Hadoop supports the MapReduce model, which was introduced by Google as a method of solving a class of petascale problems with large clusters of commodity machines. The core concept of MapReduce in Hadoop is that input can be split into logical chunks, and each chunk can be initially processed independently by a map task. The model is based on two distinct steps, both of which are custom and user-defined for an application:

  • Map: An initial ingestion and transformation step in which individual input records can be processed in parallel.A map task can run on any compute node in the cluster, and multiple map tasks can run in parallel across the cluster. The map task is responsible for transforming the input records into key/value pairs. The output of all the maps will be partitioned, and each partition will be sorted.
  • Reduce: An aggregation or summarization step in which all associated records must be processed together by a single entity. There will be one partition for each reduce task. Each partition’s sorted keys and the values associated with the keys are then processed by the reduce task. There can be multiple reduce tasks running in parallel on the cluster.

MR2

The current Apache MapReduce version is built over Apache YARN Framework.
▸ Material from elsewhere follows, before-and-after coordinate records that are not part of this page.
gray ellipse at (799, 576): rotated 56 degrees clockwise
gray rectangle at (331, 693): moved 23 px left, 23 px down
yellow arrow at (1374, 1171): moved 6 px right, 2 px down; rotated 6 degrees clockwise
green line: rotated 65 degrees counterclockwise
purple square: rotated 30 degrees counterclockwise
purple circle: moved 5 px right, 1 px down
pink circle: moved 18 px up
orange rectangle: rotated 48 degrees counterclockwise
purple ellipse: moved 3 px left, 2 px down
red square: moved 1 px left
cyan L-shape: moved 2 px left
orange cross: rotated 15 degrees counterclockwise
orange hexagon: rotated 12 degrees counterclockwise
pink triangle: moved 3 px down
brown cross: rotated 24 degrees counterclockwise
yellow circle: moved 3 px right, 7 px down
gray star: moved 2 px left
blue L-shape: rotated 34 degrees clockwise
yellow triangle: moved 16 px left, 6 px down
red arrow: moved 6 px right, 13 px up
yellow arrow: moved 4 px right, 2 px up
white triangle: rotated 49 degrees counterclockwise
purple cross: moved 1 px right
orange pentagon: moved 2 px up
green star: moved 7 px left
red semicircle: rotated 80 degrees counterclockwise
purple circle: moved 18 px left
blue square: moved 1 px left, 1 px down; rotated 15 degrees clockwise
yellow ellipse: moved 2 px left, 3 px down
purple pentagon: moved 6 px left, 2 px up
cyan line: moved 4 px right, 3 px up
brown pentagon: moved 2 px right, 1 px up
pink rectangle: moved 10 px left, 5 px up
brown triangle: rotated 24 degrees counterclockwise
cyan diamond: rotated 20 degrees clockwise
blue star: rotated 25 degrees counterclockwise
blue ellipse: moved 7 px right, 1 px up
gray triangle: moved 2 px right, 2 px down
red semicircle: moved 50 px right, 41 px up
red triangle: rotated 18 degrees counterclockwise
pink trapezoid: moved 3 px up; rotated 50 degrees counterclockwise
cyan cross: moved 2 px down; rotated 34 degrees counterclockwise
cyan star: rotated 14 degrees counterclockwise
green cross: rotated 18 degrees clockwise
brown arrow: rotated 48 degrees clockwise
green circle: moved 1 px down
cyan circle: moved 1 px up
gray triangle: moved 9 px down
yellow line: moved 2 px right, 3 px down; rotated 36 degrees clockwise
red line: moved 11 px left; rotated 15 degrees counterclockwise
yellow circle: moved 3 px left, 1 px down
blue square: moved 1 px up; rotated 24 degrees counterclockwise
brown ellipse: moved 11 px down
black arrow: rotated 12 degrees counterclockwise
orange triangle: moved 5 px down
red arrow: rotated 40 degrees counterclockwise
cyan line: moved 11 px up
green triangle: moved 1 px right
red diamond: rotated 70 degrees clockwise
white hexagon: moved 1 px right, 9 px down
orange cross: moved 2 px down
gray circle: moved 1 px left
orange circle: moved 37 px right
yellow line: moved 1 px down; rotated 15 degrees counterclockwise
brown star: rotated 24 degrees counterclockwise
YARN stands for “Yet-Another-Resource-Negotiator”. It is a new framework that facilitates writing arbitrary distributed processing frameworks and applications.

YARN’s execution model is more generic than the earlier MapReduce implementation. YARN can run applications that do not follow the MapReduce model, unlike the original Apache Hadoop MapReduce (also called MR1). Hadoop YARN is an attempt to take Apache Hadoop beyond MapReduce for data-processing.